I’m not sure FrontierMath is any more meaningful than any other benchmark, including those on which LLMs have already gotten high scores. But I don’t know.
- David Mathers🔸 9 Dec 2025 14:51 UTC
  11 points
  0 ∶ 0
  Parent
  I asked about genuine research creativity not AGI, but I don’t think this conversation is going anywhere at this point. It seems obvious to me that “does stuff mathematicians say makes up the building blocks of real research” is meaningful evidence that the chance that models will do research level maths in the near future is not ultra-low, given that capabilities do increase with time. I don’t think this analogous to IQ tests or the bar exam, and for other benchmarks, I would really need to see what your claiming is the equivalent of the transfer from frontier math 4 to real math that was intuitive but failed.
  - Yarrow Bouchard 🔸 9 Dec 2025 16:04 UTC
    2 points
    0 ∶ 0
    Parent
    What percentage probability would you assign to your ability to accurately forecast this particular question?
    I’m not sure why you’re interested in getting me to forecast this. I haven’t ever made any forecasts about AI systems’ ability to do math research. I haven’t made any statements about AI systems’ current math capabilities. I haven’t said that evidence of AI systems’ ability to do math research would affect how I think about AGI. So, what’s the relevance? Does it have a deeper significance, or is it just a random tangent?
    
    If there is a connection to the broader topic of AGI or AI capabilities, I already gave a bunch of examples of evidence I would consider to be relevant and that would change my mind. Math wasn’t one of them. I would be happy to think of more examples as well.
    
    I think a potentially good counterexample to your argument about FrontierMath → original math research is natural language processing → replacing human translators. Surely you would agree that LLMs have mastered the basic building blocks of translation? So, 2-3 years after GPT-4, why is demand for human translators still growing?

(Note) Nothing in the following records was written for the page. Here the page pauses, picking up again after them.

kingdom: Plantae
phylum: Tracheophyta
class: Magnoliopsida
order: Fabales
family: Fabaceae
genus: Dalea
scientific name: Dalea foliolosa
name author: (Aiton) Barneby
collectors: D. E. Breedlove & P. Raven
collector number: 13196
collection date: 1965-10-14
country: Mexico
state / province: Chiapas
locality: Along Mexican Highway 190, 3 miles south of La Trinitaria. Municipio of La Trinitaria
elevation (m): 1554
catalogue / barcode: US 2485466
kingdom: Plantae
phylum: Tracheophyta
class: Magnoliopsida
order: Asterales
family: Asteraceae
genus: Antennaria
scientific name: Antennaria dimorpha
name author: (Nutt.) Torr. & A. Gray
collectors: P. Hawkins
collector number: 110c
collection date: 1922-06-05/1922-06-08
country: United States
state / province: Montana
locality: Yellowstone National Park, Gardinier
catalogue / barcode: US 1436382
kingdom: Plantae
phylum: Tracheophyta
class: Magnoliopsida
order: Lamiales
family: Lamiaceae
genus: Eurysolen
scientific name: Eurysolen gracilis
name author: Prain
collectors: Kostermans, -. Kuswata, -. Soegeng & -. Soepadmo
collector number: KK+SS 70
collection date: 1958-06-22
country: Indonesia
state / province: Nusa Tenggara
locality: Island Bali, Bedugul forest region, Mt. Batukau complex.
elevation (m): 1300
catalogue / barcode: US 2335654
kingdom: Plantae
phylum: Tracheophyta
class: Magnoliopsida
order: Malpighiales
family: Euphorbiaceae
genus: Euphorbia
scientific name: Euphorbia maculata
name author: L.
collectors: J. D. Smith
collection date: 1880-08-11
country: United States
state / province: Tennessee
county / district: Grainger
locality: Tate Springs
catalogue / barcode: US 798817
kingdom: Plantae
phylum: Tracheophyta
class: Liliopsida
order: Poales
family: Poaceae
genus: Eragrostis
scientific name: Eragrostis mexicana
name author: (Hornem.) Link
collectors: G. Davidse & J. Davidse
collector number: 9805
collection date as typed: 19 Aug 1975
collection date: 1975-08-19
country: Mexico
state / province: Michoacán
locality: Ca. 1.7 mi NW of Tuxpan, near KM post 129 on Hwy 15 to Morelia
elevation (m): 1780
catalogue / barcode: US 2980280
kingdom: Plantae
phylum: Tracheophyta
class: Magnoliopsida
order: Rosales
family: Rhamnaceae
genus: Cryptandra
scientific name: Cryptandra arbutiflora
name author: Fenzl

One analysis claims that growth is counterfactually less that it would have been without the increase in the usage of machine translation, but demand is still growing.
    
    I think this points to the difficulty in making these sorts of predictions. If back in 2015, someone had described to you the capabilities and benchmark performance of GPT-4 in 2023, as well as the rate of scaling of new models and progress on benchmarks, would you have thought that demand for human translators would continue to grow for at least the next 2-3 years?
    
    I don’t have any particular point other than what seems intuitively obvious in the realm of AI capabilities forecasting may in fact be false, and I am skeptical of hazy extrapolations.
    The most famous example of a failed prediction of this sort is Geoffrey Hinton’s prediction in 2016 that radiologists’ jobs would be fully automated by 2021. Almost ten years after this prediction, the number of radiologists is still growing and radiologists’ salaries are growing. AI tools that assist in interpreting radiology scans exist, but evidence is mixed on whether they actually help or hinder radiologists (and possibly harm patients).